Dreyfus había encarcelado a la suficiente cantidad de personas como para haberse dejado llevar por la ociosa especulación sobre lo que se sentiría al otro lado de la puerta cuando se cerrara. Ahora se dio cuenta de que ni siquiera se había acercado a imaginar la agobiante desesperación, o la vergüenza. No había hecho nada malo, se dijo; nada que mereciera el más mínimo remordimiento. Pero la vergüenza no escuchaba. El mero hecho de estar recluido bastaba.

Después de lo que Dreyfus juzgó como el transcurso de dos o tres horas, la pared de paso formó el contorno de una puerta. Baudry entró, sola, y volvió a cerrar la pared. No llevaba ningún arma visible.

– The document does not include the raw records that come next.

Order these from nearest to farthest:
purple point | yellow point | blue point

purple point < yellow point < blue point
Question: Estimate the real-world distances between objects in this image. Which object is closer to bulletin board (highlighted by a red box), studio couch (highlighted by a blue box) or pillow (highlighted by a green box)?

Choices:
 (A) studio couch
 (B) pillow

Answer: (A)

—Esperaba otra visita. ¿Qué noticias traes? ¿Has sabido algo de Thalia?

Ella ignoró la pregunta.

—Si lo hiciste, Tom, ahora es el momento de decírmelo.

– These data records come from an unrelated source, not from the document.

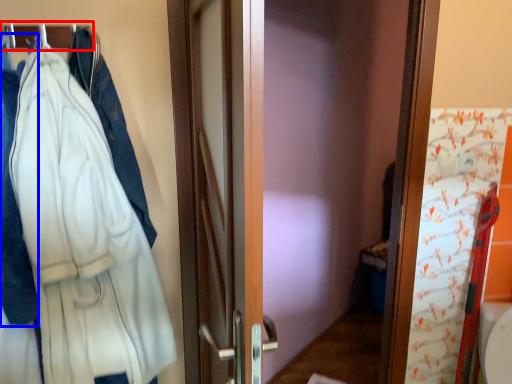
Question: Which point is further to the camera, hanger (highlighted by a red box) or garment (highlighted by a blue box)?

Choices:
 (A) hanger
 (B) garment

Answer: (A)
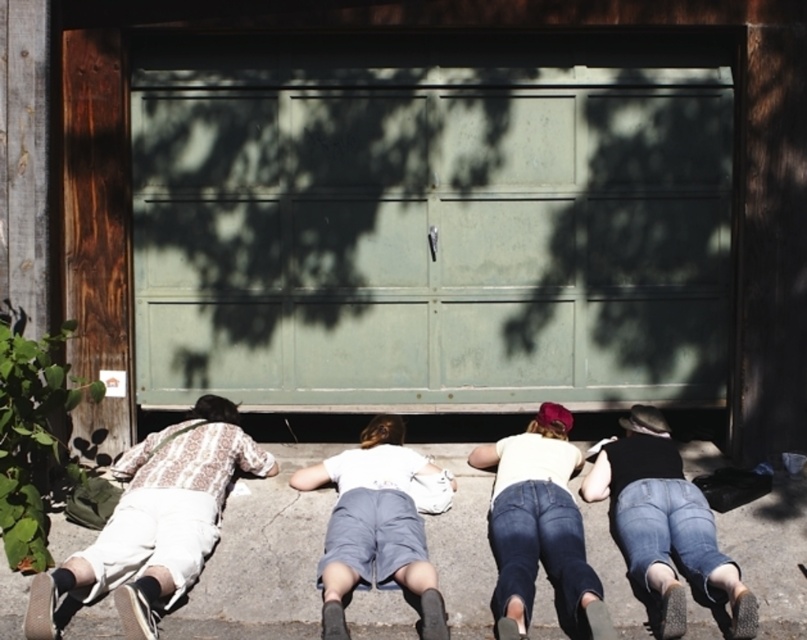
You are a delivery person trying to place a box on the surface in front of the garage door. The box requires a flat and level surface to avoid tipping over. Based on the image, which surface between the green painted metal at center and the gray concrete pavement at center would you choose to place the box?

The gray concrete pavement at center is the better choice because the green painted metal at center is taller than the gray concrete pavement at center, meaning the pavement is lower and likely flatter.

You are a photographer trying to capture a clear shot of the white cotton shirt at center and the denim jeans at center. Since the subjects are lying on the ground, you need to adjust your camera angle. Which object should you focus on first if you want to capture the one closer to the camera?

The denim jeans at center is above the white cotton shirt at center, so the denim jeans at center is closer to the camera. You should focus on the denim jeans at center first.

You are a photographer trying to capture a group photo of the denim jeans at center and the white cotton shirt at center. Since you want to focus on the details of the clothing, which clothing item should you zoom in on to ensure it appears thinner in the photo?

The denim jeans at center is thinner than the white cotton shirt at center, so you should zoom in on the denim jeans at center to ensure it appears thinner in the photo.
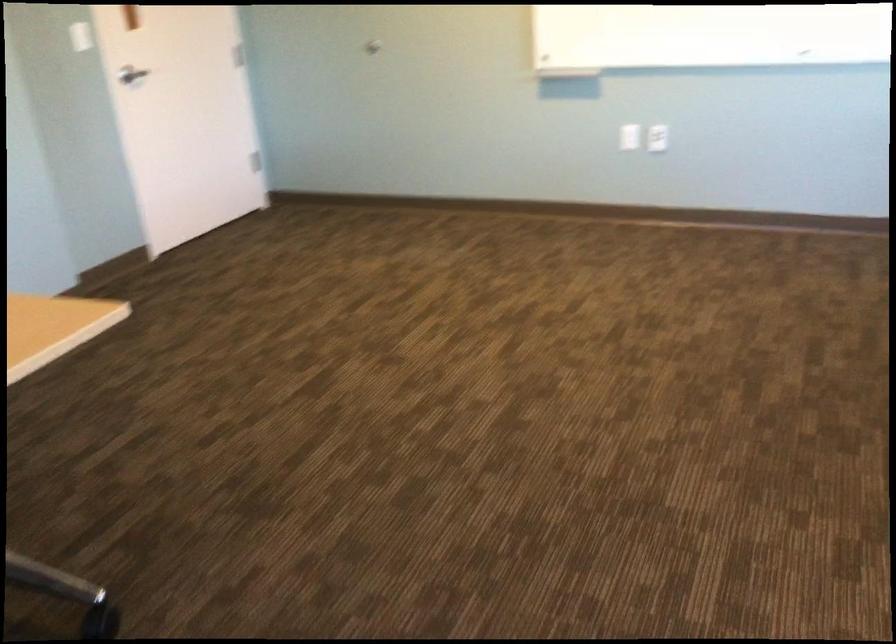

Se puso junto a su litera con las manos plegadas. El dobladillo de su falda se desbordaba por sus talones como la cera de una fina y negra vela.

—Sabes que no lo hice.

—Gaffney dice que eres la última persona que vio a Clepsidra. ¿Dijo algo que indicara que estaba planeando escapar?

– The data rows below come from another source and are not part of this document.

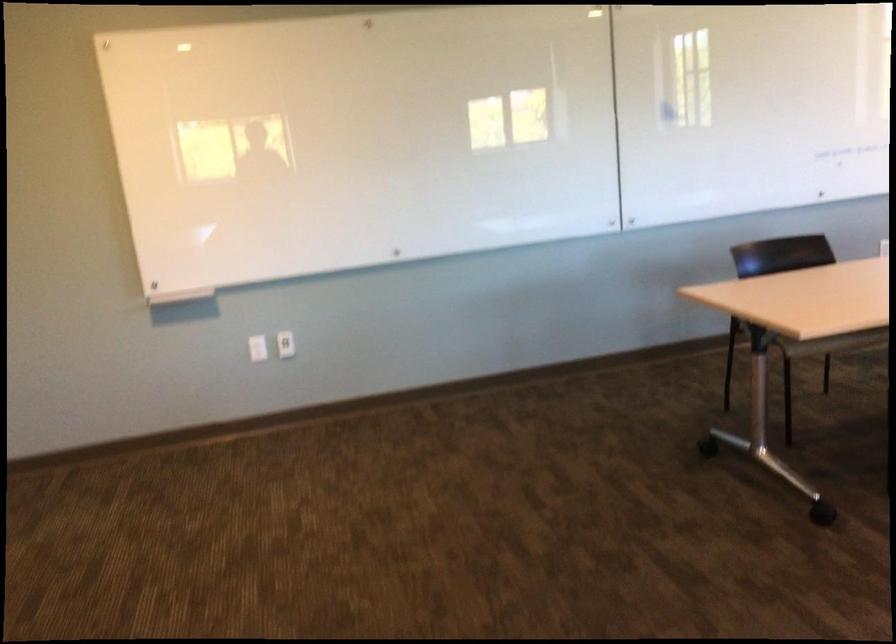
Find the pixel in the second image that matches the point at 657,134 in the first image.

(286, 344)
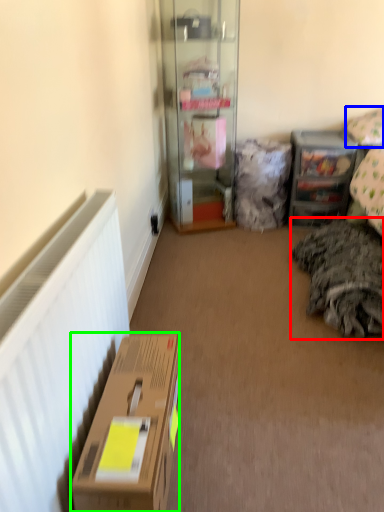
Question: Which object is positioned closest to bedding (highlighted by a red box)? Select from pillow (highlighted by a blue box) and box (highlighted by a green box).

Choices:
 (A) pillow
 (B) box

Answer: (A)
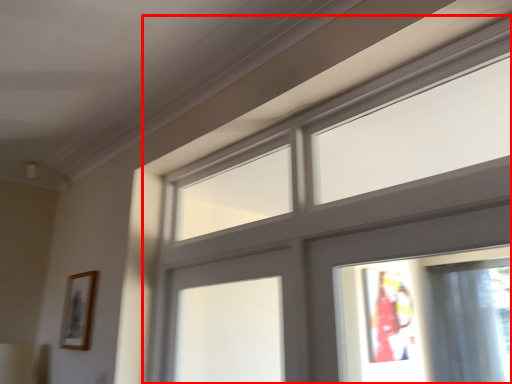
Question: From the image's perspective, where is window (annotated by the red box) located in relation to picture frame in the image?

Choices:
 (A) below
 (B) above

Answer: (B)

Dreyfus se frotó los ojos.

—No. No tenía ninguna razón para hacerlo, porque le dije que me ocuparía de ella y me aseguraría de que iba a regresar con su gente.

—Pero se fue.

—O se la llevaron. Seguro que has pensado en esa alternativa.

—Gaffney dice que nadie entró en la sala después de ti hasta que Sparver entró y comprobó que había desaparecido.

—¿Me vio Gaffney saliendo con Clepsidra?

—Especula que pudiste haber alterado los ajustes de la pared de paso para que pudiera salir después de ti.

—No sabría por dónde empezar. Y aunque se hubiera marchado, ¿por qué nadie la vio? ¿Por qué no apareció en nuestra vigilancia interna?

—Aún no conocemos el alcance de las habilidades de los combinados —dijo Baudry.

Dreyfus enterró la cara en las manos.

—Son más listos que nosotros, pero no pueden hacer magia. Si salió de su celda, alguien la habría visto.

—Puede que escogiera bien el momento para escapar. Podrías haberla aconsejado sobre el momento en que tendría menos posibilidades de que la detectaran.

Dreyfus rió con voz apagada.

—¿Y las cámaras?

—Quizá pudo influir en ellas, para borrar su propia imagen de las grabaciones.

—Aun así, necesitaría algún lugar donde esconderse. Si no, tarde o temprano se habría encontrado con alguien.

—Gaffney cree que tú le diste algún refugio. Que tal vez aún se lo estés dando.

—¿Sabes? Estoy oyendo mucho el nombre de Gaffney. ¿No crees que significa algo?

Baudry hizo una mueca de desaprobación.

—La posición de Gaffney hace que destaque en cualquier cuestión de seguridad interna. Y no tienes ninguna prueba de que haya cometido ninguna fechoría.

—¿Te importaría si la tuviera?

—Sé que hemos tenido nuestras diferencias, Tom, y sé que no te gustó lo que tuvimos que hacer con Jane. Lo respeto, de verdad. Pero te aseguro que nuestras medidas se tomaron para defender los intereses de Panoplia. Y yo seré la primera en jurar fidelidad a Jane cuando vuelva a tener plena autoridad, como creo que ocurrirá. —Lo estudió con ojos inquisitivos—. No me crees. Crees que la destitución de Jane fue motivada por interés propio. U otra cosa.

—Creo que Crissel fue demasiado cobarde para haceros frente.

—¿Y yo?

—No me digas que tu interés no ha tenido nada que ver.

Por primera vez vio el duro brillo dorado de la verdadera ira en sus ojos.

—Míralo desde mi posición, Tom. Respeto a Jane. Siempre lo he hecho. La apoyé cuando el Relojero nos puso las cosas difíciles. Pero no tenía que haber permanecido en el poder todo este tiempo. No es posible que esa cosa no la haya dañado, mental o físicamente.